Case of the Day: JK v. VKP


The case of the day is JK v. VKP (Sweden S. Ct. 2022). No, I do not generally keep track of the Swedish Supreme Court; I picked up on the case at the excellent EAPIL Blog. A daughter sought child support from her father. She sought an order requiring the father to produce Danish tax assessment notices he had received. He claimed he didn’t have them, but it was undisputed that he could obtain them by simply logging on to the Danish tax website. The question: did he have “possession” of the notices, such that he could be required to produce them?

For Americans, this is a no-brainer. We have a very well-developed body of law on pre-trial discovery, and we don’t focus just on possession, but on possession, custody, or control. An American court would almost certainly say that the father had possession of the notices, but in any event, it was clear that he at least had control of them, as he could easily obtain them and had a right to obtain them. The Swedish court followed a similar course, holding that for documents stored “on the internet,” which of course really means on a cloud server in some location or other, “possession” is established when a party has an unconditional right to access the document.
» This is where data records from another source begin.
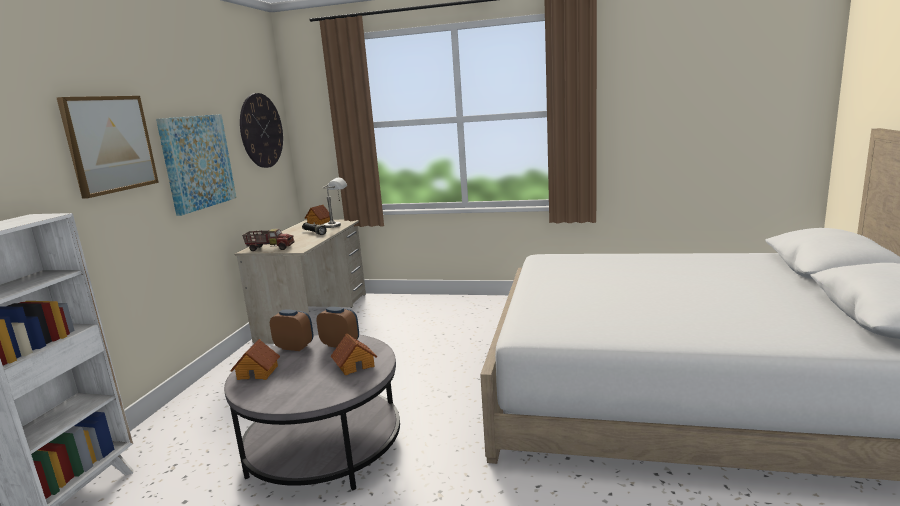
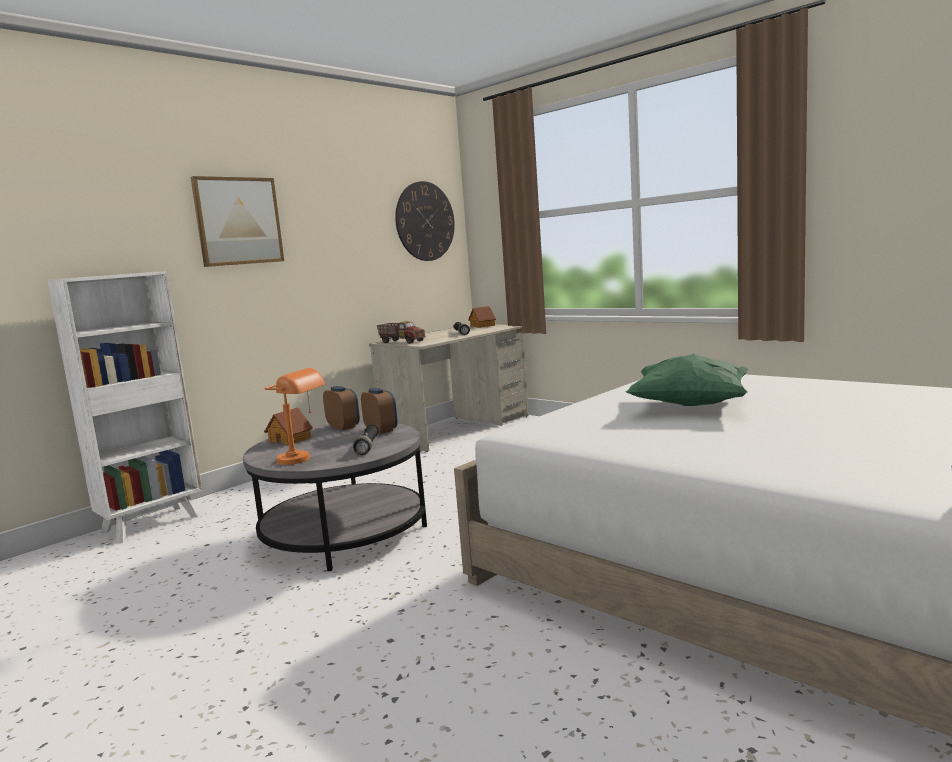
camera: 30 degrees right, 5 degrees down
picture [156,114,236,216] -> none
grey table lamp [323,178,347,228] -> none
toy house [331,333,377,375] -> black flashlight [353,424,379,455]
none -> orange table lamp [264,368,325,465]
none -> green pillow [626,353,749,406]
The court recognized that the question of where the documents are stored is irrelevant. The order to produce the document acts on the person subject to the order, not on the documents themselves. I love this bit, because it’s precisely how our law views the situation. The order to produce the documents operates in personam, not in rem.

Of course, there may be blocking statutes or other rules in the place where the information is kept that can affect the calculus about what the party should be ordered to do. This is precisely what our Aerospatiale case is about. But those rules are an overlay on the basic principle that when a party has the ability to produce documents, the location of the documents is not the relevant consideration.